Une des innovations de la version 11 est la possibilité de contrôler des appareils amovibles – source de nombreux logiciels malveillants – de façon centralisée. Vous pouvez par exemple protéger des clés USB ou lecteurs MP3, empêcher des utilisateurs de brûler des données sur CD ou DVD et même interdire des imprimantes inconnues. Ces mesures exigent il est vrai un travail de gestion très conséquent. Elles s’adressent aux entreprises plus grandes, mais constituent une solution bon marché pour les entreprises confrontées à ce type de problèmes.

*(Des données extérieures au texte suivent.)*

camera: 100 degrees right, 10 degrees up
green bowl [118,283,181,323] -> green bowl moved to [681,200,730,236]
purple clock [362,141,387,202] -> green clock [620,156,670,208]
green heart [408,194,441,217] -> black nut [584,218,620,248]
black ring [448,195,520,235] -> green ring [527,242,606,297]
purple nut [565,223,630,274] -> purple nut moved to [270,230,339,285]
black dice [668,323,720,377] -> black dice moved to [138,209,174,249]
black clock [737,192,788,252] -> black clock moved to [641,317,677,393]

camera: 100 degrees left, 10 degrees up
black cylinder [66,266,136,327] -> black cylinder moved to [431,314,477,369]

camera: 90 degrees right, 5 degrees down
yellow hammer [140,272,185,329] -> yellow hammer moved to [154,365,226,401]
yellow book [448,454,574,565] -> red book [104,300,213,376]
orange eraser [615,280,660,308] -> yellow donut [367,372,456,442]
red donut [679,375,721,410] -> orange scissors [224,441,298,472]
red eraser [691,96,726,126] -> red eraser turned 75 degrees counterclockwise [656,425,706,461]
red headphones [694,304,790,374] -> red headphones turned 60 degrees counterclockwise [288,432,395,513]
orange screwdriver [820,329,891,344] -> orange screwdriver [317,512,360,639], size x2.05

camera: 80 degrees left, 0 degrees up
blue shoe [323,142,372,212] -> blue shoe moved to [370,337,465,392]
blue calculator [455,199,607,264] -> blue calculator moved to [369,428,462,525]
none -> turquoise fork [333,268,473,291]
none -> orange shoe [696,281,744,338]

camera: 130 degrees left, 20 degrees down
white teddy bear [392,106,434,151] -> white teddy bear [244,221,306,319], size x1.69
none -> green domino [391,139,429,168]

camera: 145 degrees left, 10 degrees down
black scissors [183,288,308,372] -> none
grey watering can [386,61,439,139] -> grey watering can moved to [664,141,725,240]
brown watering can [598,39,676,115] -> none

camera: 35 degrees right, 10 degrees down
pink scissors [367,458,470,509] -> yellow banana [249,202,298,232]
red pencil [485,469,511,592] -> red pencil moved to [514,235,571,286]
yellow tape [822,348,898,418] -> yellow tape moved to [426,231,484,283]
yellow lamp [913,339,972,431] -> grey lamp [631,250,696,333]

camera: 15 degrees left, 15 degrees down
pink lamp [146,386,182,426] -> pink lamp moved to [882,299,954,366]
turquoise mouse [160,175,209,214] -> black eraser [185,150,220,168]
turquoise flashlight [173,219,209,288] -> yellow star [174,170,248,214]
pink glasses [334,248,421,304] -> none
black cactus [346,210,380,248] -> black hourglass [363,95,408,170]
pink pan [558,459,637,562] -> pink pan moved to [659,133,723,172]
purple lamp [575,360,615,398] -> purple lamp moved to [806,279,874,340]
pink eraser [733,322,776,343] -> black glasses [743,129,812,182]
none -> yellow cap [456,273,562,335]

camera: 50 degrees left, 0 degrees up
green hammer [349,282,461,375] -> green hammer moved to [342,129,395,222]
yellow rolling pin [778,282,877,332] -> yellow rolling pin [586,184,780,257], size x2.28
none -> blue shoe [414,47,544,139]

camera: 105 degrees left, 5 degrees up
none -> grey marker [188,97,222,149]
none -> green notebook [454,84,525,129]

Symantec mérite qu’on lui tire sa révérence dans la mesure où la suite vendue n’est pas assortie d’une foule de possibilités de licences. Au contraire! Le prix inclut la protection contre tous les logiciels malveillants et garantit des mises à jour pour toutes les composantes. La seule exception en la matière est Symantec Network Access Control, le client Symantec pour l’authentification de réseaux 802.1x. Cette extension empêche que des ordinateurs ou appareils étrangers se connectent au réseau, à condition que les commutateurs de réseaux ou appareils de sécurité la supportent.
SEP s’installait facilement sur tous nos PC expérimentaux. La suite retarde le démarrage des ordinateurs de 3 à 10 secondes environ, mais fonctionne ensuite parfaitement à l’arrière-plan. Le produit emploie quelque 24 MB de mémoire. Sur ce plan, Symantec a donc tiré les leçons des versions précédentes. La possibilité de programmer un Quickscan dès le démarrage est une fonctionnalité pratique. Quickscan scanne les systèmes bien remplis en une minute environ, afin de détecter les logiciels malveillants en activité – pas grand-chose pour travailler en sécurité toute la journée, mais pour la plupart des utilisateurs, cela reste sans doute un petit pas de trop. La durée d’un scan complet varie de moins d’une demi-heure à plus d’une heure trente, selon la quantité de données et la puissance de l’ordinateur. Il peut, certes, se dérouler à l’arrière-plan, mais l’influence sur les performances du système est perceptible.
Le seul petit point négatif que nous avons rencontré pendant nos tests était que le serveur de gestion ne parvenait pas toujours à détecter et ajouter des ‘ordinateurs non gérés’. Ces derniers hébergent bien un client SEP, mais ne sont pas contrôlés par le serveur de gestion. Nous attribuons ce manquement au fait que les PC en question faisaient partie d’un groupe de travail et non d’un domaine Windows. Pour rechercher des ordinateurs inconnus, vous devez spécifier un groupe de travail. Résultat: les PC installés ‘de façon anarchique’ parviennent tout de même à passer entre les mailles du filet. Tous les appareils étrangers du réseau sont protégés, sauf si vous choisissez d’emblée l’option de NAC. Vous pouvez également, avec Active Directory, copier le logiciel vers tous les PC d’un domaine, à condition que vous commenciez par supprimer les autres antivirus.